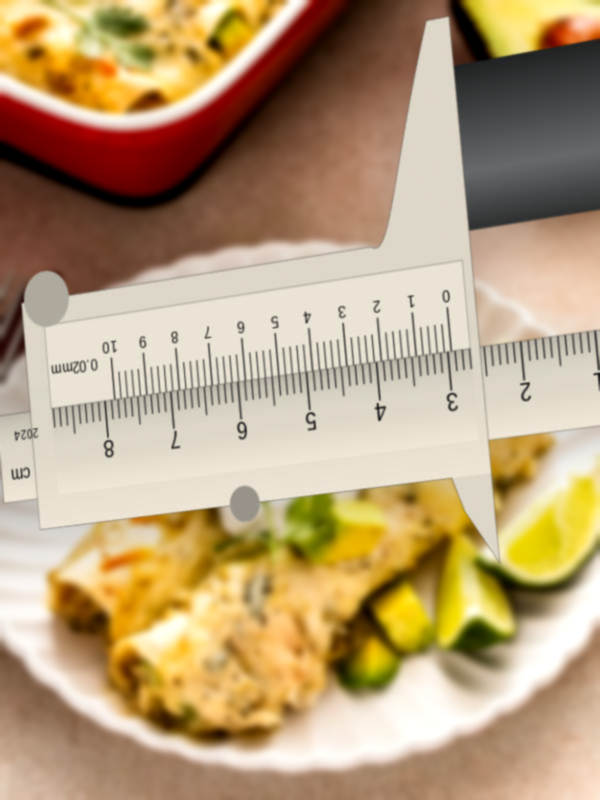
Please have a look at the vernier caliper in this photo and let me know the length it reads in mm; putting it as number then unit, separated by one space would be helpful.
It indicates 29.5 mm
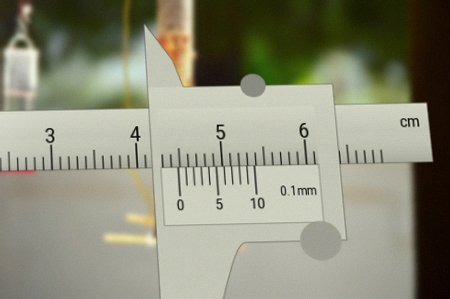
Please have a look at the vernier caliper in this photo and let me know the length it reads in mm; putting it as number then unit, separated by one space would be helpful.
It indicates 44.8 mm
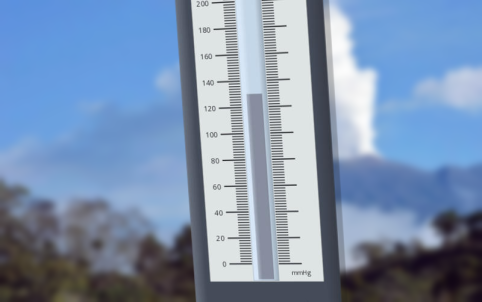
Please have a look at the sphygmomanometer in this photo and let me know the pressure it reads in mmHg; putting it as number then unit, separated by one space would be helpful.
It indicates 130 mmHg
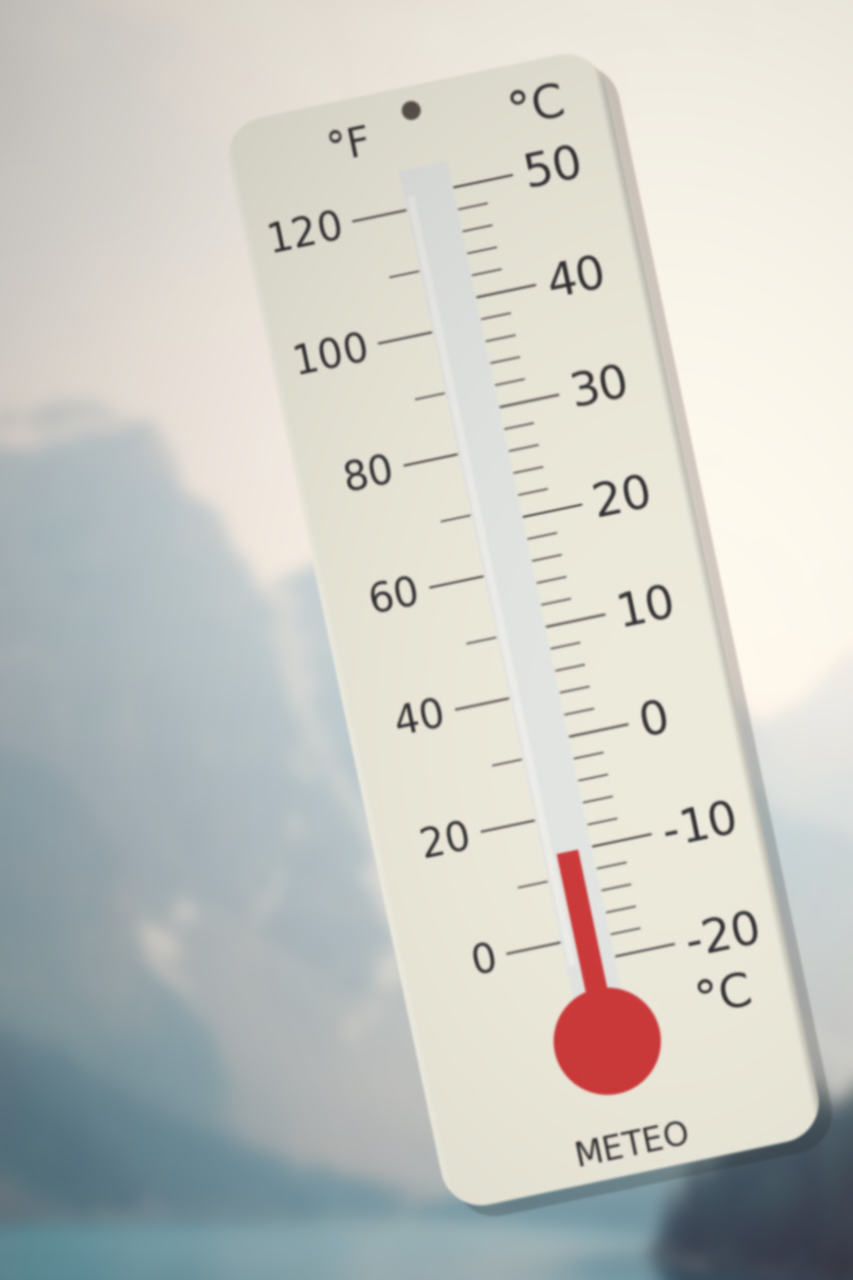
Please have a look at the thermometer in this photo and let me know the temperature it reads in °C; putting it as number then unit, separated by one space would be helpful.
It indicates -10 °C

# # #

What is expected: Retype all of the material above line for line, leaving out the pictures.

Answer box:
Please have a look at the vernier caliper in this photo and let me know the length it reads in mm; putting it as number then unit, separated by one space would be helpful.
It indicates 29.5 mm
Please have a look at the vernier caliper in this photo and let me know the length it reads in mm; putting it as number then unit, separated by one space would be helpful.
It indicates 44.8 mm
Please have a look at the sphygmomanometer in this photo and let me know the pressure it reads in mmHg; putting it as number then unit, separated by one space would be helpful.
It indicates 130 mmHg
Please have a look at the thermometer in this photo and let me know the temperature it reads in °C; putting it as number then unit, separated by one space would be helpful.
It indicates -10 °C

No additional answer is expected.